While I recognize the appropriate use of aldermanic courtesy in some instances, I am the last person to defend its widespread practice. Laws should be applied evenly to the greatest extent possible, and too often aldermanic courtesy just enhances the whims and personal power of the practitioners. Whether your new restaurant is allowed to serve liquor should not depend on whether the alderman likes you or not.
Recent unfortunate events in the City of St. Louis have brought the practice justifiably into question, but like a desperate gambler whose every bet is wrong, the board of alderman can’t even get ethical reform right. The board just decided to bypass the usual practice of aldermanic courtesy in the 17th Ward FOR ALL THE WRONG REASONS. The local alderwoman had been more hesitant to support tax subsidies in her ward, and she deserves praise for that (and some related criticism). So the developers who want their giveaways just found another member of the board to introduce their subsidy bill, and it is expected to pass.

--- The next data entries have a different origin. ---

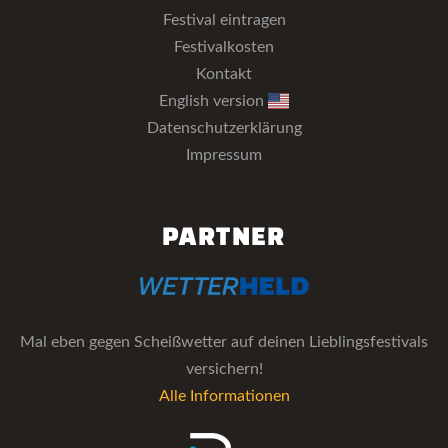
Festival eintragen
Festivalkosten
Kontakt
English version
Datenschutzerklärung
Impressum
PARTNER
Mal eben gegen Scheißwetter auf deinen Lieblingsfestivals
versichern!
Alle Informationen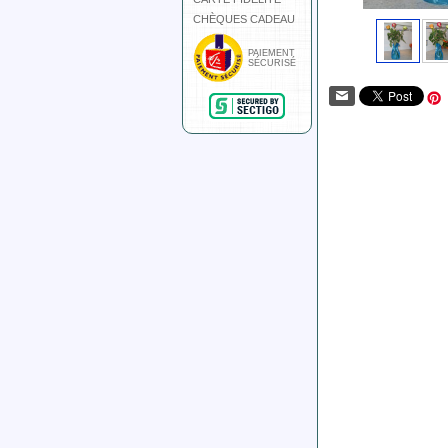
CHÈQUES CADEAU
PAIEMENT
SÉCURISÉ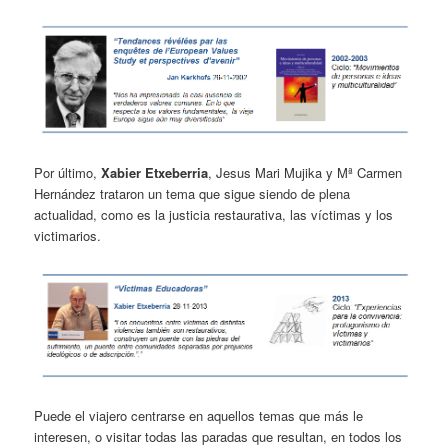
Por último,
Xabier Etxeberria
, Jesus Mari Mujika y Mª Carmen
Hernández trataron un tema que sigue siendo de plena
actualidad, como es la justicia restaurativa, las víctimas y los
victimarios.
Puede el viajero centrarse en aquellos temas que más le
interesen, o visitar todas las paradas que resultan, en todos los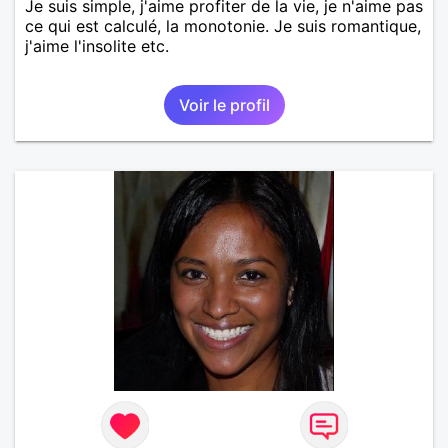
Je suis simple, j'aime profiter de la vie, je n'aime pas
ce qui est calculé, la monotonie. Je suis romantique,
j'aime l'insolite etc.
Voir le profil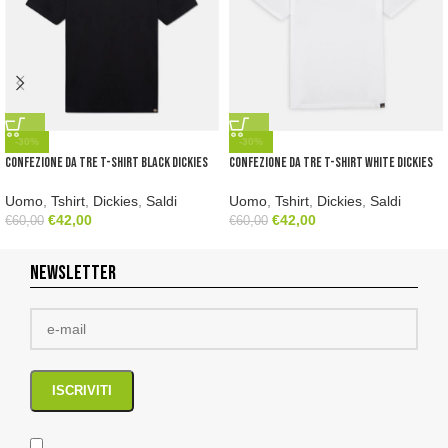
-30%
-30%
Confezione da tre t-shirt black Dickies
Confezione da tre t-shirt white Dickies
Uomo
,
Tshirt
,
Dickies
,
Saldi
Uomo
,
Tshirt
,
Dickies
,
Saldi
€
42,00
€
42,00
€
60,00
€
60,00
NEWSLETTER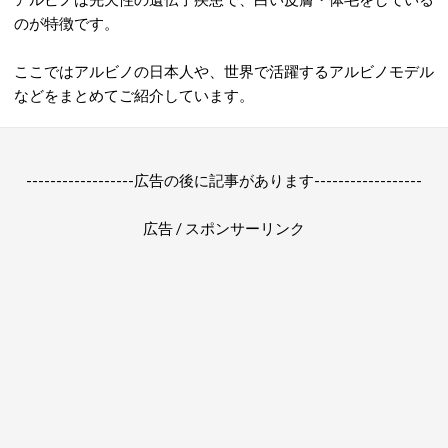
のが特徴です。
ここではアルビノの日本人や、世界で活躍するアルビノモデル
などをまとめてご紹介しています。
------------------広告の後に記事があります------------------
広告 / スポンサーリンク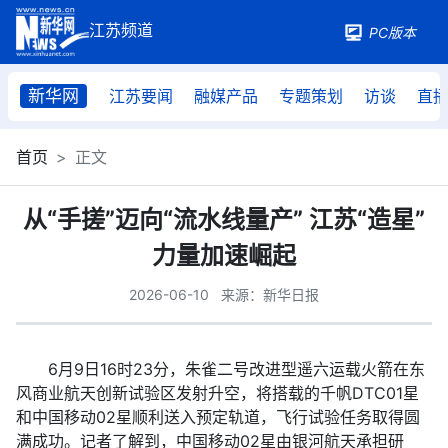
PC版本
新华网
江苏要闻
融媒产品
专题策划
访谈
直
首页
正文
从“手搓”迈向“流水线量产” 江苏“造星”
力量加速崛起
2026-06-10
来源：新华日报
6月9日16时23分，朱雀二号改进型遥六运载火箭在东
风商业航天创新试验区发射升空，将搭载的千帆DTC01星
和中国移动02星顺利送入预定轨道，飞行试验任务取得圆
满成功。记者了解到，中国移动02星由银河航天承担研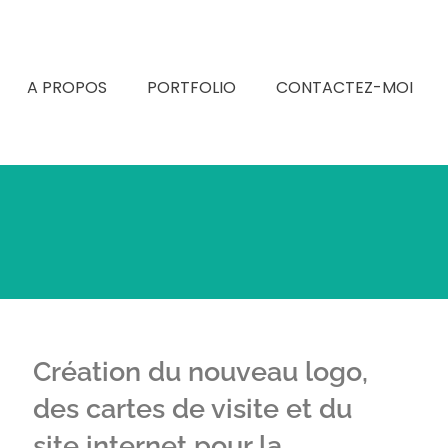
A PROPOS
PORTFOLIO
CONTACTEZ-MOI
Création du nouveau logo,
des cartes de visite et du
site internet pour la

The most absurd statement in the story is this one:
In any case, [Alderman Marlene] Davis said aldermen should be willing to listen to the “experts at SLDC,” who professionally vet development projects.
The idea that “experts” at the St. Louis Development Corporation actually “vet” these development subsidy requests is beyond absurd. The ease and frequency in which developers receive these subsidies, combined with the continued decline of much of the City of St. Louis, are Exhibits A through Z for why all these types of subsidies don’t work.
These tax subsidies are there for the taking. A few aldermen, such as Ms. Pihl, occasionally try to push back somewhat. So what happens then? You just find another member of the board to go around the member who won’t rubber stamp your handout. If this is how we are going to reform aldermanic courtesy in the City of St. Louis, then bring back the crooked assessor.